» INFORMATION PROVIDED
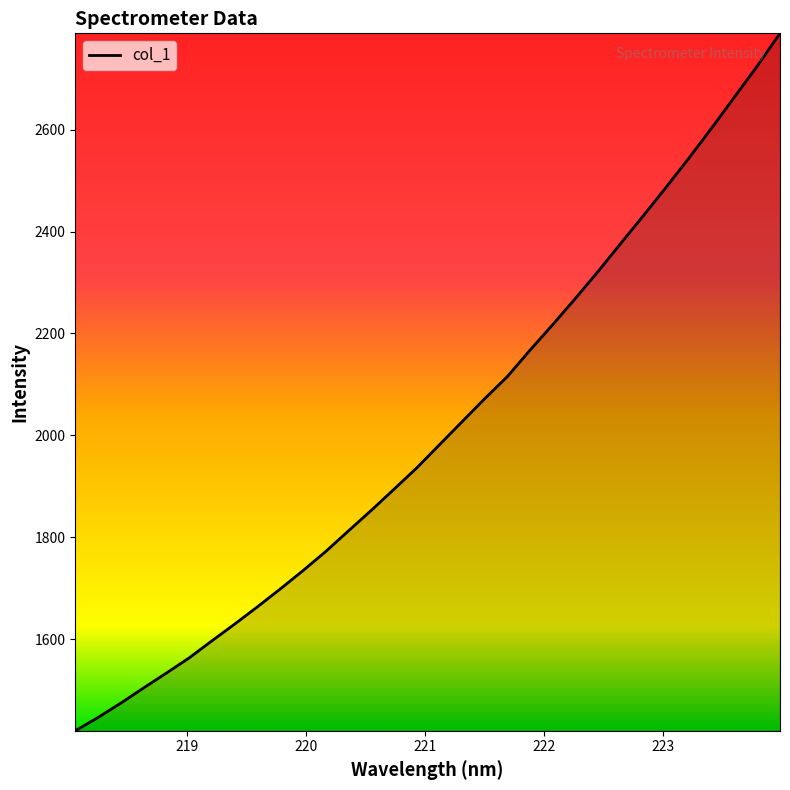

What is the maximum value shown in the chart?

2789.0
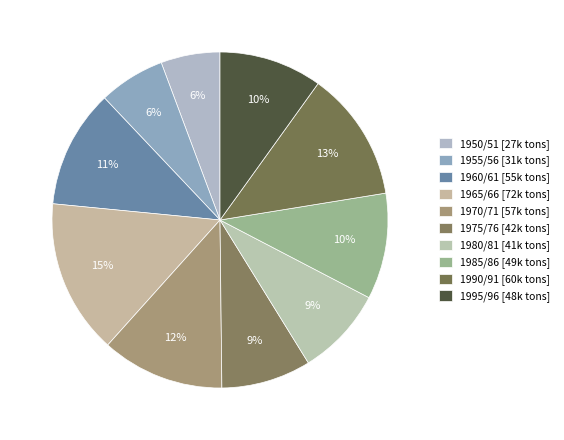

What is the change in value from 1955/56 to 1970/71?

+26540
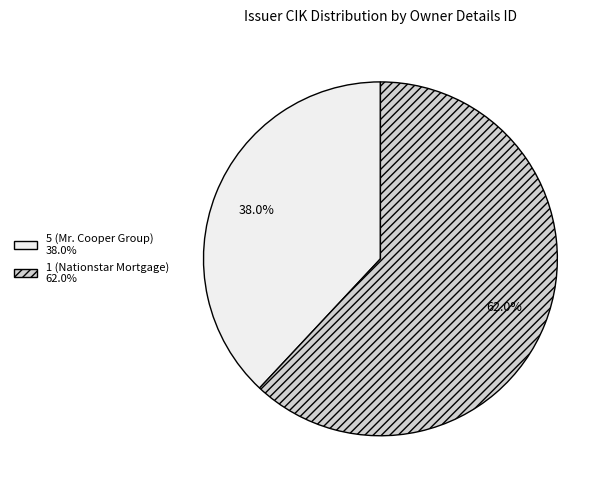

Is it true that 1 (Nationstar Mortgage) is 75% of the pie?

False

» EXERCISE GOAL
Can you retype all of the data above word for word, leaving out the pictures?

» SOLUTION FOR THIS PROBLEM
What is the maximum value shown in the chart?

2789.0

What is the change in value from 1955/56 to 1970/71?

+26540

Is it true that 1 (Nationstar Mortgage) is 75% of the pie?

False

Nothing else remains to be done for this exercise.